Well, for those of you who are wondering, the good news is that I'm still on my diet and exercise program. The bad news is I haven't lost much weight yet. I work so hard for such agonizingly slow results it makes me want to jump right off my Fitness Flyer and into a Twinkie Truck.
Bad news: My mixer at work is dying. It's a lovely old 20 qt. Hobart, but 2nd gear is toast. I can only use 1st gear (uber slow) and 3rd gear (uber fast). Guess which gear I use most. That's right. As Goldilocks would say, 2nd gear is JUST RIGHT. The good news is I've been creative in using a combination of 1st and 3rd on my batters and doughs to get the job done, but the bad news is I have to stand there at the mixer instead of being able to walk away while it does its thing and I go do something else. Here's what my Hobart looks like:
I love it because it has no safety cage, which I ranted about at length here.

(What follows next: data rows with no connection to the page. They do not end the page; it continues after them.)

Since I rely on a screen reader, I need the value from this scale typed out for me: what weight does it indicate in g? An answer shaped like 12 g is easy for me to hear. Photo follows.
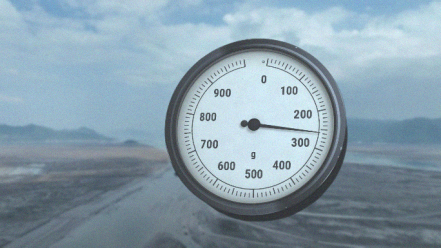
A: 260 g
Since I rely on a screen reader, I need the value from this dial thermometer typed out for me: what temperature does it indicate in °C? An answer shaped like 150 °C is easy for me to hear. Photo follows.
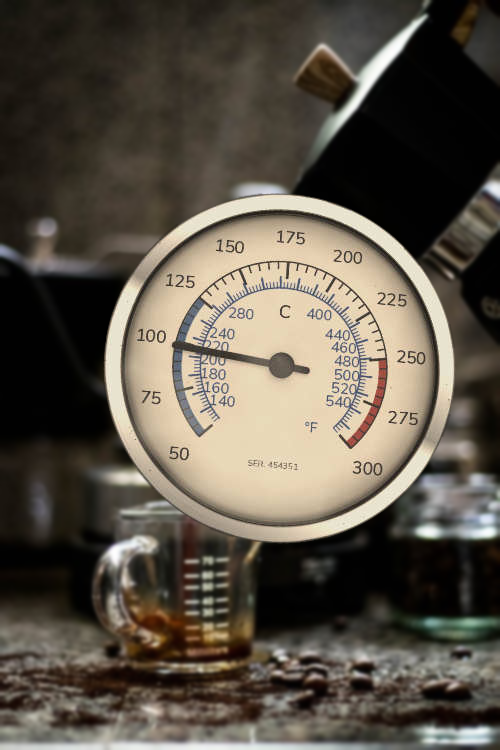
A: 97.5 °C
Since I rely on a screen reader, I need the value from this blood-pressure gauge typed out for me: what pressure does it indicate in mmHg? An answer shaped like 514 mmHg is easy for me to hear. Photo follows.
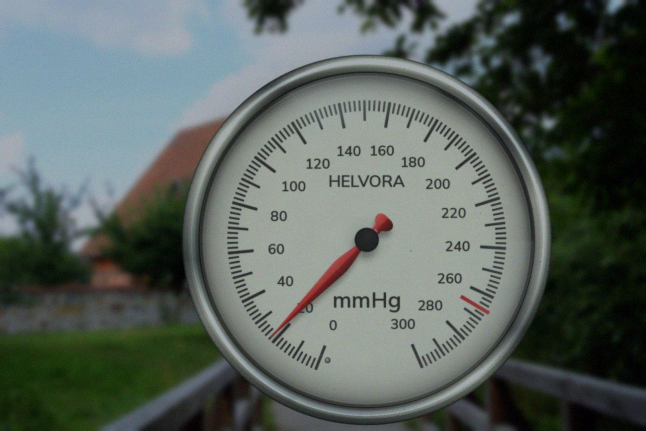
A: 22 mmHg
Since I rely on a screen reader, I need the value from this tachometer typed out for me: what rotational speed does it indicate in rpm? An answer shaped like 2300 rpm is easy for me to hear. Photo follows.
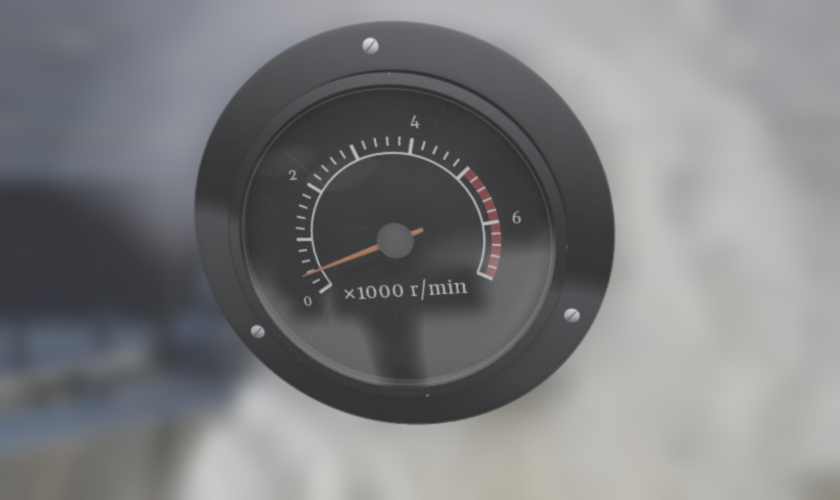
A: 400 rpm
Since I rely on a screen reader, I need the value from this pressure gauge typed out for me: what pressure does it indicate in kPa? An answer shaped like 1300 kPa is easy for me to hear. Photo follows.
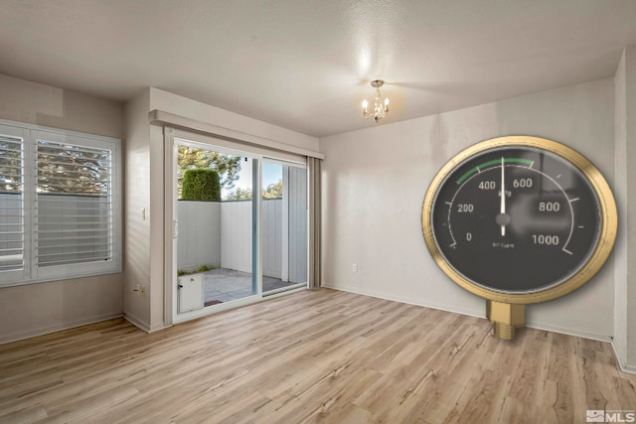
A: 500 kPa
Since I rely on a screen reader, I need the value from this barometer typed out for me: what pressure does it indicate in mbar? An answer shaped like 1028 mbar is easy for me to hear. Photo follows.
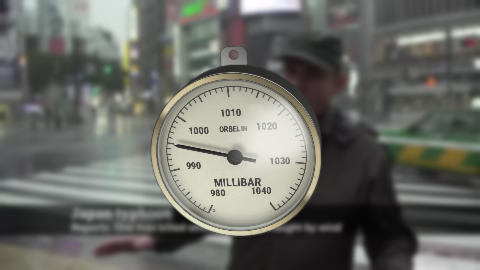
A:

But it is dying, so something MUST be done. I am nothing without my mixer, just like Wonder Woman without her invisible plane, and Paula Deen without her annoying laugh and southern accent.
Good news: Boss says he has a line on a brand spankin' new mixer for a reasonable price. Bad news: All new mixers have safety cages. Also, it's not a Hobart, which means we can't use our current attachments and bowls. It's a Thunderbird, made by a Canadian company. Nothing against the Canucks, but I want an OLD Hobart with no safety cage! Here's the Thunderbird:
There's lots of great old Hobarts for sale on eBay. Why can't I have one of those? God if I have to deal with that darn safety cage I most certainly will end up in the old pastry chef looney farm.

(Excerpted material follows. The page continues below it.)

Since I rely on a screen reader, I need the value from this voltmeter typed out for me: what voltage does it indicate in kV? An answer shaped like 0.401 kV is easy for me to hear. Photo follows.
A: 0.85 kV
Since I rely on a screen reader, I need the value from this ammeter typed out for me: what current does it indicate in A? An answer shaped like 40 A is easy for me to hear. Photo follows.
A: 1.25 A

Good news! I got my hair done last week, just like I do every 6 weeks. A color job to cover the gray and a trim if needed. My natural color is a medium auburn and that's the color I get every time. Bad news: my hairdresser changed color lines, and had to try to match my old formula from the old color line using the new color line. Now I'm a magenta head. If I were 25 years younger I could probably get away with the wild flame that now sits on top of my head. But not at 45. I just look like I used a cheap box of Clairol from Rite Aid. I look like Ronald McDonald. A red nose and the look is complete. When I leave the house I scare the children. If you ever visit Port Townsend, and you see the "crazy lady with flaming hair" holding a sign that says "Will work for old Hobart" that would be me.